19. A method for electronically aligning the copy paper path for an electrophotographic
machine to cause image receiving sheets such as copy sheets to mate with an image,
characterized by the steps of
producing an image containing a master pattern on photoreceptive material for juxtaposition
with a preprinted pattern on an image receiving sheet;
comparing said master pattern to said preprinted pattern to ascertain a measure of
errors in the alignment of said image and said receiving sheet;
inserting said measure into programmable logic means; and
controlling receiving sheet positioning means to move receiving sheets to eliminate
said errors in alignment.
20. The method of claim 19 wherein said method is used to produce a first measure
indicative of skew angle error, a second measure indicative of side edge error and
a third measure indicative of leading edge error for the case where a simplex copy
is produced from a first feeding means, said three measures stored for future use.
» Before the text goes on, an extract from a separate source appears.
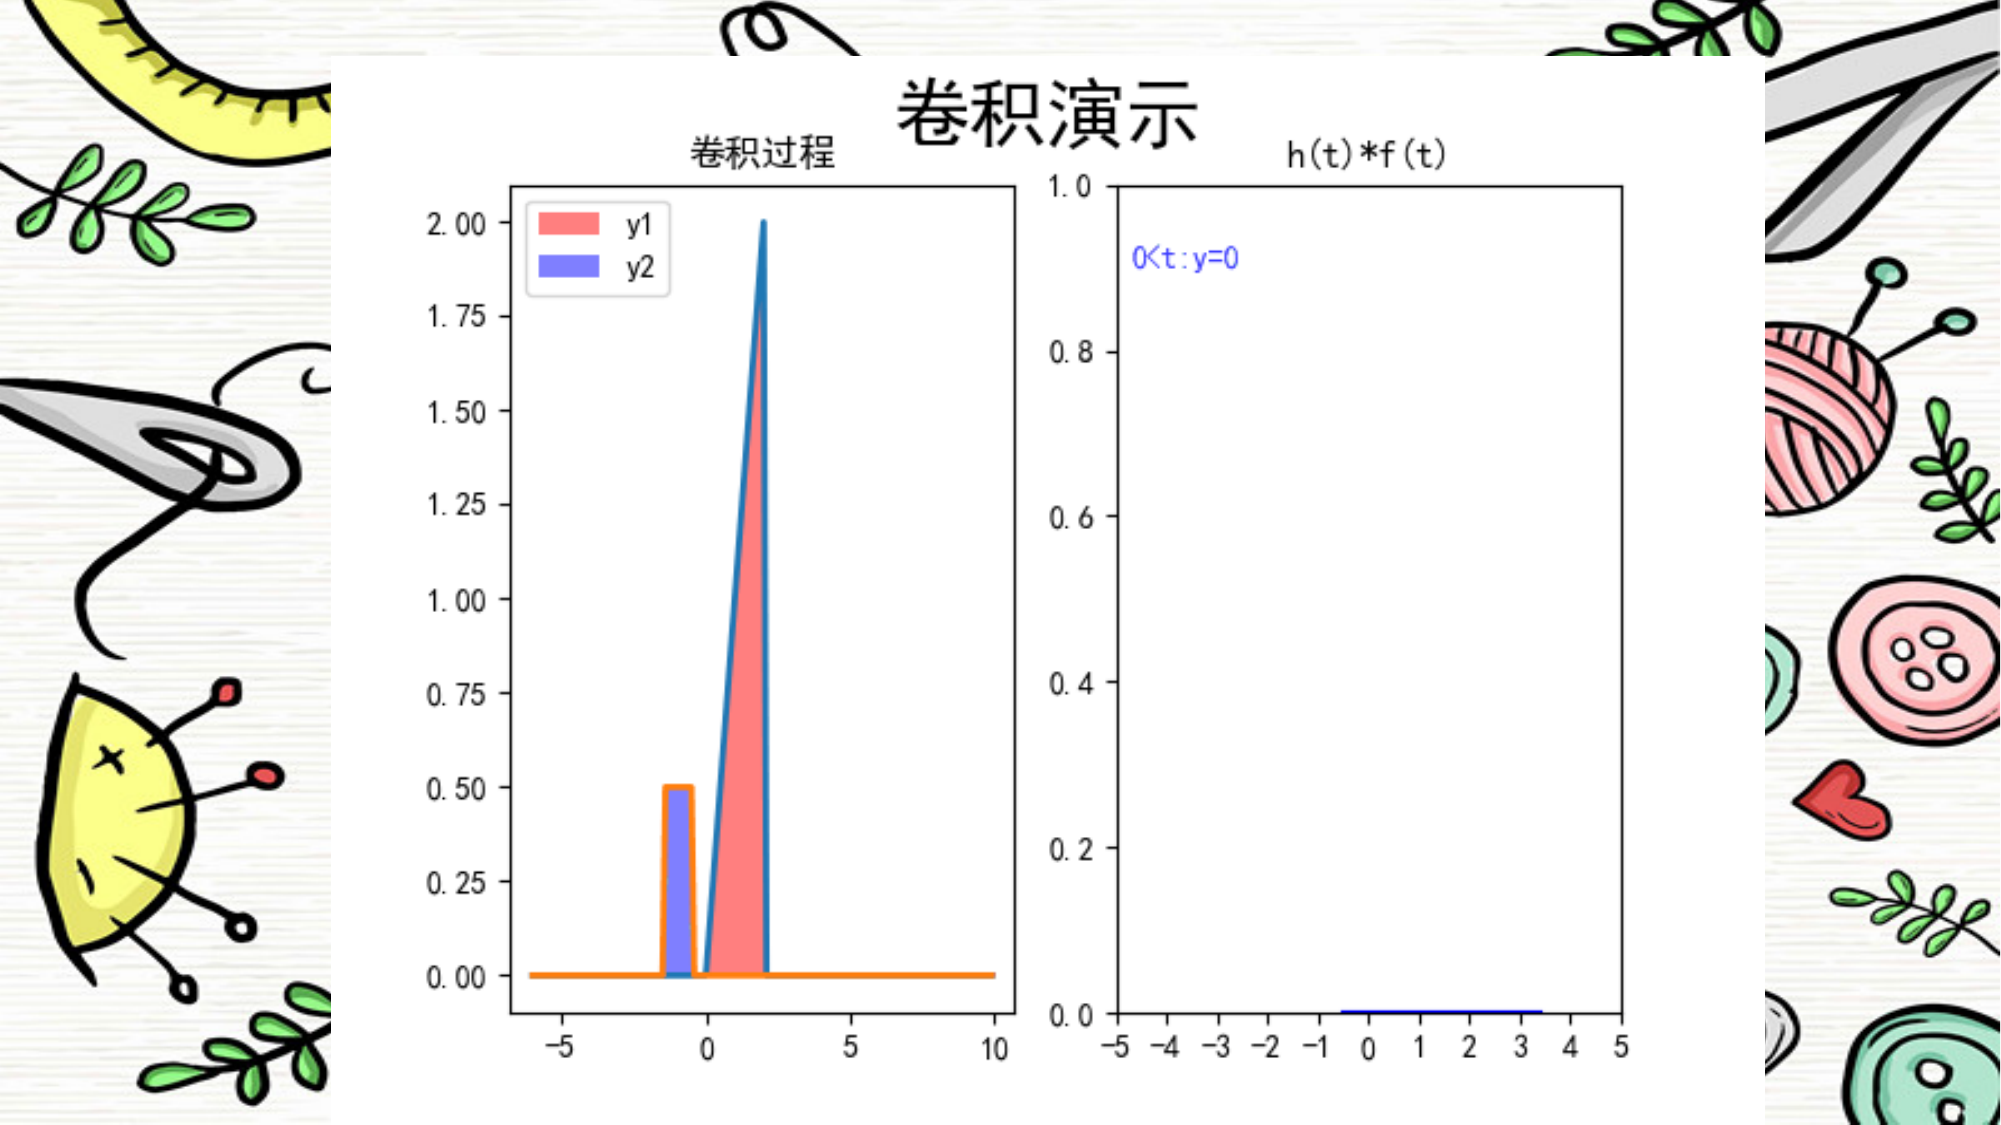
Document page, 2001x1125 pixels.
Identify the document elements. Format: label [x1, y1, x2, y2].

list [331, 56, 1765, 1125]
picture [0, 0, 2001, 1125]
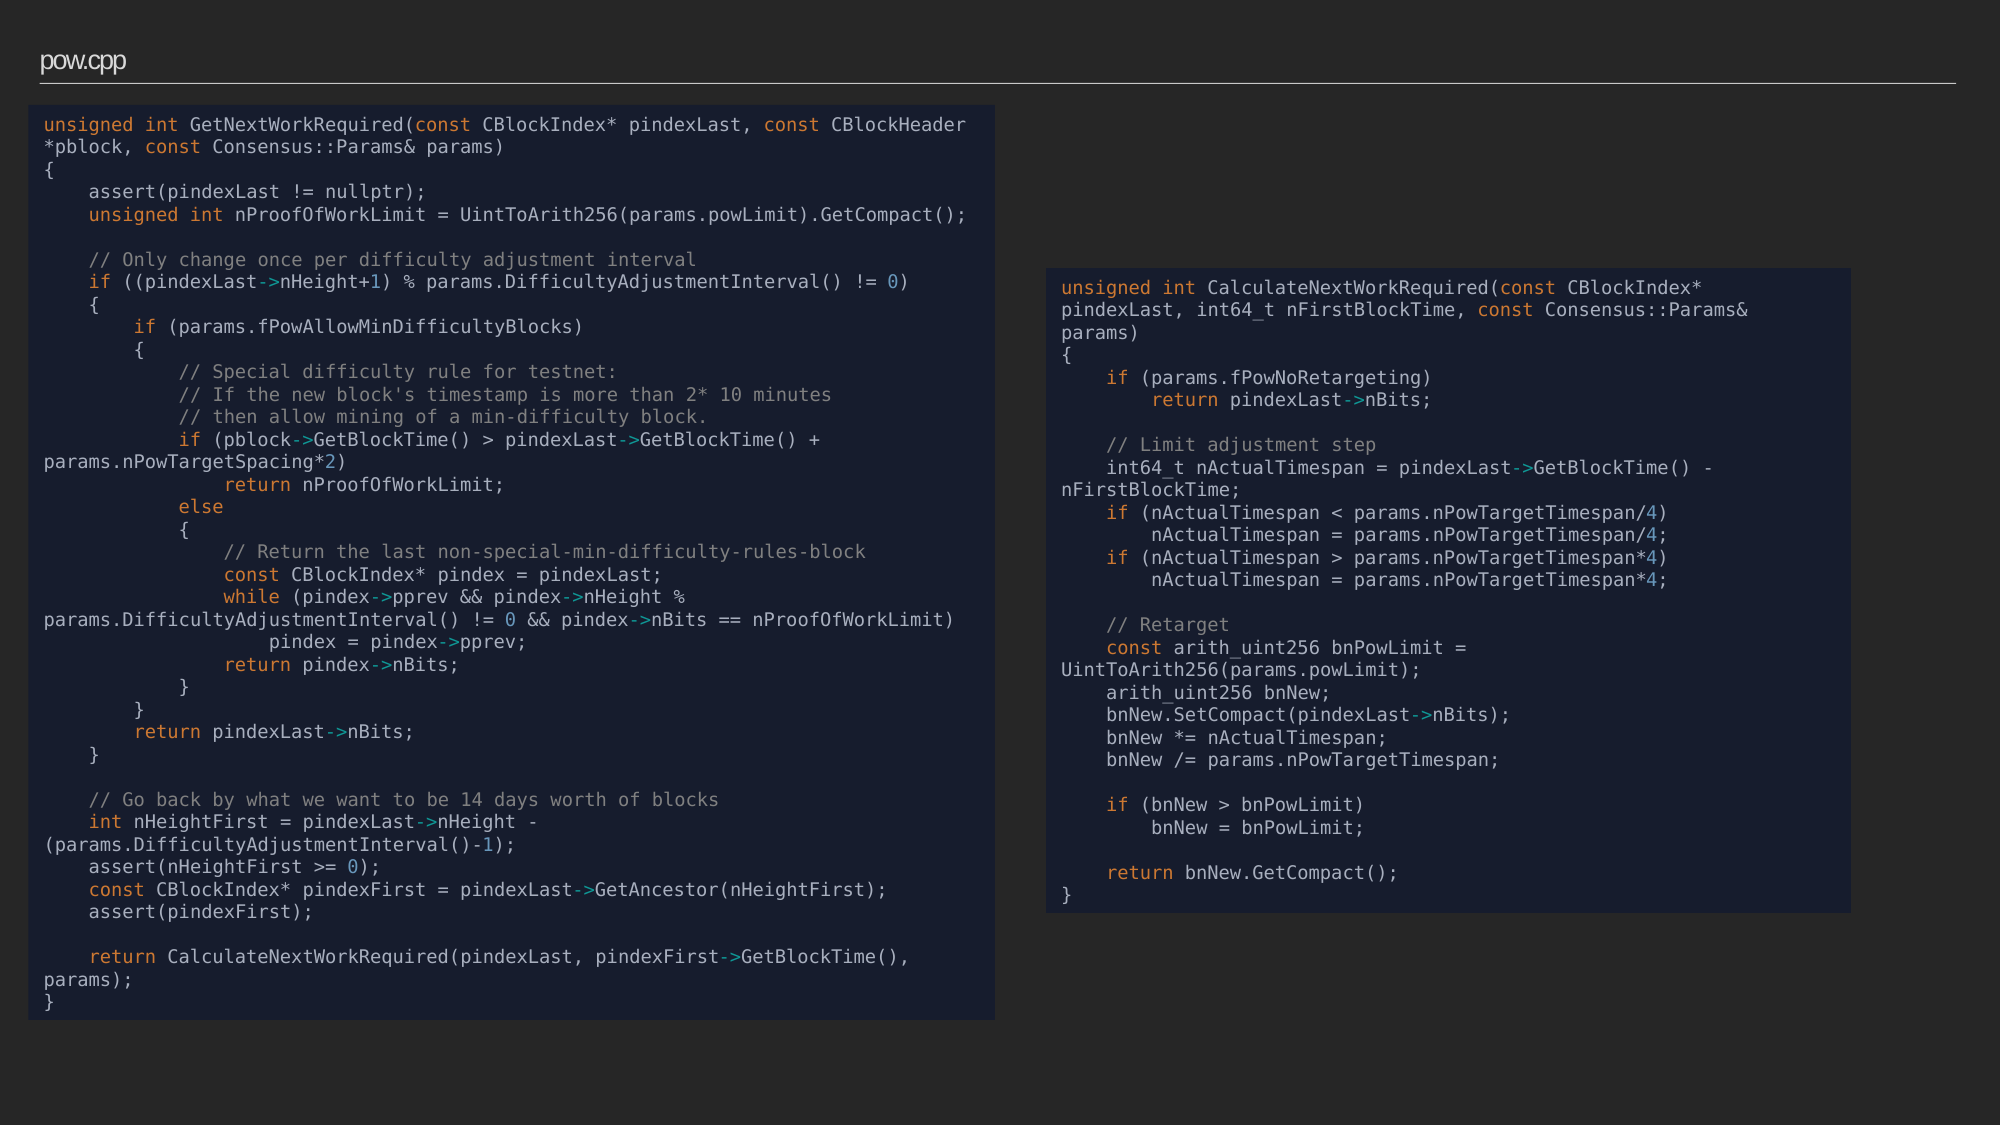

21. The method of claim 19 wherein a second set of three measures are produced for
the case where a simplex document is produced from a second feeding means, said second
set stored for future use.
22. The method of claim 20 wherein a third set of three measures is produced for the
case where the second side of a duplex copy is produced.
23. The method of claim 20 wherein a fourth set of three measures is produced for
the case where an original document containing said master pattern is manually placed
on a document glass.
24. The method of claim 20 wherein a fifth set of three measures is produced for the
case where an original document containing said master pattern is placed on said document
glass by a semiautomatic document feeder.
25. The method of claim 20 wherein a sixth set of three measures is produced for the
case where an original document containing said master pattern is placed on said document
glass by an automatic document feeder.